[Working data Boundary: Start]
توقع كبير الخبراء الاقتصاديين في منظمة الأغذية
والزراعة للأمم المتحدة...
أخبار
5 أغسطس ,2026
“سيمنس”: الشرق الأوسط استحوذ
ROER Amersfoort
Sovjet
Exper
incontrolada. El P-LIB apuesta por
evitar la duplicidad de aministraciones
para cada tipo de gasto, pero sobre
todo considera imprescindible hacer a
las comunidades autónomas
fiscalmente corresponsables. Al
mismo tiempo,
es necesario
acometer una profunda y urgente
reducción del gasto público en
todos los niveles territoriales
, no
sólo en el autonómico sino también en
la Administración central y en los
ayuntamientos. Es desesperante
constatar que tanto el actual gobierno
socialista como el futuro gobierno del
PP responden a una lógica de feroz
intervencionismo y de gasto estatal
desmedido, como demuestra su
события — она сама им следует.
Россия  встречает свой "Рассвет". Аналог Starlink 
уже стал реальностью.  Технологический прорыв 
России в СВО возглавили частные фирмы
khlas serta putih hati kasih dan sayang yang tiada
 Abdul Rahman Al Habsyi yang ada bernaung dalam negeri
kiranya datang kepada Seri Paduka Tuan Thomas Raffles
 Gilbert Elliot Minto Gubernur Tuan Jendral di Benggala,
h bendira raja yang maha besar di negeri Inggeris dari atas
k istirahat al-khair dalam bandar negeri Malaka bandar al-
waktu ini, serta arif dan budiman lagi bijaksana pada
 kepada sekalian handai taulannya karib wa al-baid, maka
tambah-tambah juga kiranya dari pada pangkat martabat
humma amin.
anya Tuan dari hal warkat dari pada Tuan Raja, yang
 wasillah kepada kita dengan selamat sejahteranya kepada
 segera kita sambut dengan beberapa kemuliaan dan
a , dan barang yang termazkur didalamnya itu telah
[Working data Boundary: End]
• _What to produce_: Report each line of the records above that contains the string "como", treating uppercase and lowercase as different.

• _Expected answer_:
socialista como el futuro gobierno del
desmedido, como demuestra su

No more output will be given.